Press Release: October 24, 2017

Cleveland Municipal Court Dismisses 12 Cases Against RNC Protesters

Judge rules all 12 arrests unconstitutional violations of protesters’ First Amendment rights.

October 24, 2017 | Revolution Newspaper | revcom.us

 

CLEVELAND, OHIO ― On October 20, Cleveland Municipal Court Judge Charles L. Patton dismissed all charges against 12 activists who were arrested and charged with violations of aggravated disorderly conduct and obstruction ordinances after they participated in a flag burning action during the Republican National Convention in July 2016. Last fall, the protesters filed motions to dismiss the charges, arguing the arrests violated their First Amendment rights because the ordinances were unconstitutionally applied to them and their arrests imposed unconstitutional prior restraints on their freedom of speech and assembly.

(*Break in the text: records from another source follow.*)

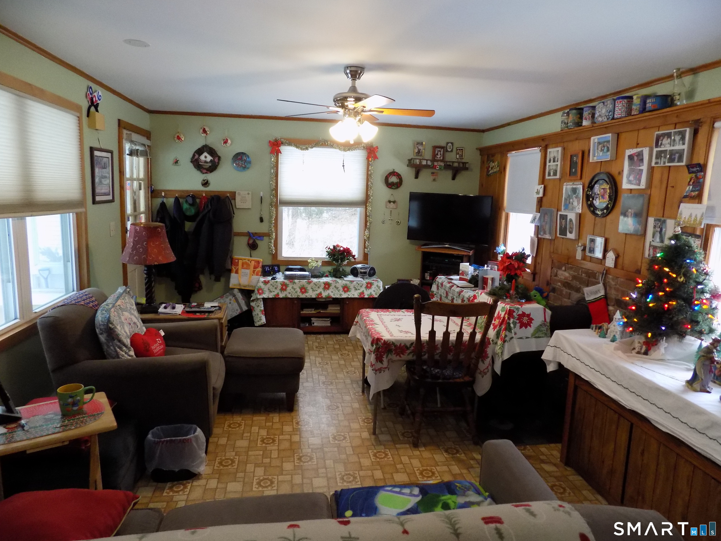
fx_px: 479
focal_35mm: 23
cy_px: 270
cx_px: 360
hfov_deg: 73.9
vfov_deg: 58.9
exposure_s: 1/30
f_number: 3.1
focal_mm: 4
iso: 360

Burning the flag has long been indisputably recognized as a free speech activity, protected by the First Amendment. At a January 2017 hearing on these motions, Chief of Police Calvin Williams acknowledged that flag burning was legal. Citing Supreme Court precedent, Judge Patton’s order reads, in part, “The government may not prohibit the verbal or nonverbal expression of an idea merely because society finds the idea offensive or disagreeable, even where our flag is involved… If there is a bedrock principle underlying the first amendment, it is that the government may not prohibit the expression of an idea without more that removes the idea from the First Amendment’s protection.”

“Judge Patton made the right decision in declaring these arrests unconstitutional and dismissing all charges, as the City of Cleveland targeted and arrested activists legitimately engaged in free speech,” said attorney Jacqueline Greene, partner at the law firm of Friedman and Gilbert and one of the lawyers representing the charged activists. “This should be read as a clear message to the City—and particularly to the police—that they must respect the First Amendment rights of protesters, whatever their message.”

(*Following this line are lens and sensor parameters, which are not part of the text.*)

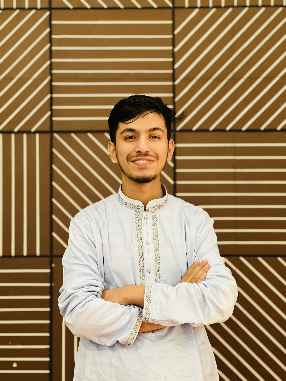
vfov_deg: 25.3
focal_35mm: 77
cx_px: 143
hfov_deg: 19.1
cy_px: 190
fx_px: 848
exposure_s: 1/33
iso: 320
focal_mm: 9
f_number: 2.8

“Our freedoms of speech and assembly are bedrock principles of this county. The City of Cleveland was obligated under the law to protect the rights of protesters; instead it charged them with crimes in retaliation for their speech, in an attempt to cover up the unconstitutional actions of the police. Such egregious attacks on our democratic principles cannot be tolerated,” said Sarah Gelsomino, also a partner at the law firm of Friedman and Gilbert and one of the lawyers representing the charged activists.

“We are thrilled that the Court saw these arrests for what they were: quashing dissent. We are proud of what we did at the RNC and that we stood up to the suppression of speech. Dismissal was the only just outcome after we suffered from the City of Cleveland’s aggressive arrests, days in detention, and almost a year and a half of ongoing prosecution—when we had committed no crime,” said Noche Diaz, one of the 12 protesters whose charges were dismissed.

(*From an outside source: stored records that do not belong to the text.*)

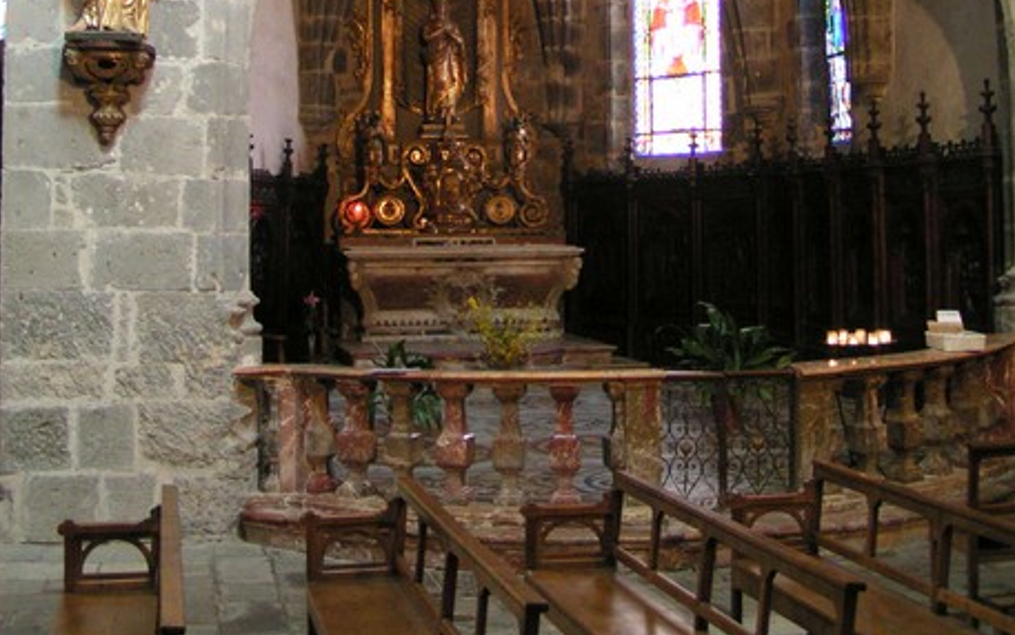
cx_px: 509
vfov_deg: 23.1
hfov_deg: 37.5
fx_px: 1494
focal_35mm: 54
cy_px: 12
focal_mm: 5.8
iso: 200
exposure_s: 1/5
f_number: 2.8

The events leading to these arrests and subsequent criminal charges occurred during the Republican National Convention, held in Cleveland, Ohio from July 18 through 21, 2016. On the afternoon of July 20, 2016, dozens of protesters gathered near East 4th Street and Prospect Avenue with the purpose of burning an American flag as an expression of their political views in protest of the Republican Party and then-presidential nominee Trump.

The City of Cleveland intervened immediately as the flag was lit. Chief of Police Calvin Williams and several other officers pushed into the circle of protesters. The Cleveland Division of Police subsequently arrested sixteen people, held them in jail for approximately 30 hours, and filed criminal charges. This intervention, as Judge Patton ruled today, violated their constitutional rights, including the rights to freedom of speech and freedom of association and assembly.

Every single criminal charge against RNC protesters has now been dismissed. In January 2017, the City of Cleveland dismissed criminal charges against two other RNC Protesters, including Gregory “Joey” Johnson, defendant in the 1989 Supreme Court case that declared flag burning to be protected speech activity under the First Amendment. In September, Cuyahoga County Prosecutor Mike O’Malley dropped all felony charges filed against two protesters who also participated in the flag burning. The two protesters were charged with assaulting a police officer, obstruction, and resisting arrest.

“We stood at the gates of the RNC the same day Donald Trump was selected as the Republican candidate for president. We burned the American Flag and declared ‘America was Never Great!’ The State targeted us for our message and stopped us from exercising our rights in sounding the alarm on the unfolding nightmare of the Trump/Pence fascist regime,” Johnson said.

More than 40 local attorneys with the Ohio Chapter of the National Lawyers Guild, the Cleveland Branch of the NAACP, and other affiliated lawyers volunteered to defend protesters’ rights during the RNC on a pro bono basis.